Generate a sitemap for your site
I have been ignoring the sitemap for a long time. It is nice and easy for the WordPress powered site since there is plugins for that but for other sites I have to write a script to do it. Finally I decided to add it.
Google has a nice sitemap generation tool here. It is written in Python but don’t be scared away if you don’t know Python. I don’t. And it took me about 2 hours of work to set it up (including other scripts that I had to do). Here is what I did:
1. Wrote a PHP script to generate multiple URL files. They are basically text files which have URLs in them. It is one of the ways to feed the Python script to generate the file sitemap.xml. There are other ways too, but this one is the most suitable choice for my situation. The “feed”, among others, can be configured through a config.xml file and the Python script will pick it up. So there is no need to mess with the Python code at all, at least at this point.
2. First I ran my own URL generation script, and then the Py fella. The script can be run from the command line and at the end it will automagically ping Google to notify the updated sitemap.xml. Oh, did I mention you have to have Python installed on your server? I really don’t see why it’s not there if it is one of the Unix cusines but it doesn’t hurt to verify it.
3. I manually submitted the sitemap.xml to Yahoo and Live search. If you haven’t signed up your site there you’ll need to login (assuming you have an account) and add your site.
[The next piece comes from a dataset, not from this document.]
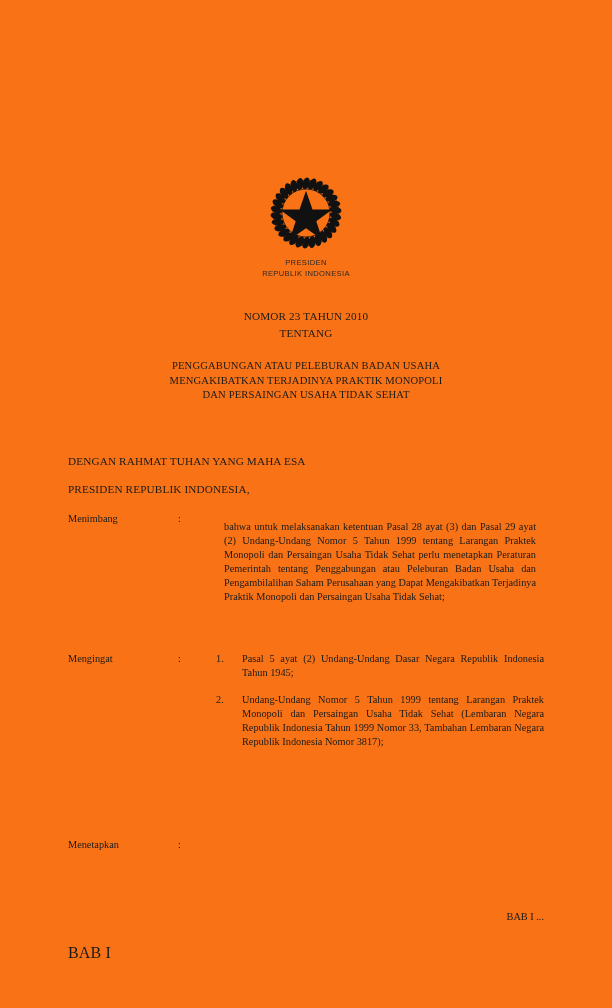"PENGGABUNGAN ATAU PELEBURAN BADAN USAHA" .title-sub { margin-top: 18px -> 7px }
4. After some staring at my Unix console I started thinking, “since the Python script can notify Google, why not the other two?” So I dig a little bit into the Python script. Although I didn’t know the language it didn’t take me long to find out the location of “NOTIFICATION_SITES”. It is an array that has the notification list of the sites. This is what you can change it to to make it ping Yahoo and MSN/Live as well (while they are still two companies).
NOTIFICATION_SITES = [
('http', 'www.google.com', 'webmasters/sitemaps/ping', {}, '', 'sitemap'),
('http', 'webmaster.live.com', 'ping.aspx', {}, '', 'siteMap'),
('http', 'search.yahooapis.com', 'SiteExplorerService/V1/ping', {}, '', 'sitemap')
]
5. Combine these command lines into a shell script and stick it into the cron.
So there you have it. Now I am just waiting to see the floor of traffic that will be brought in by using a sitemap.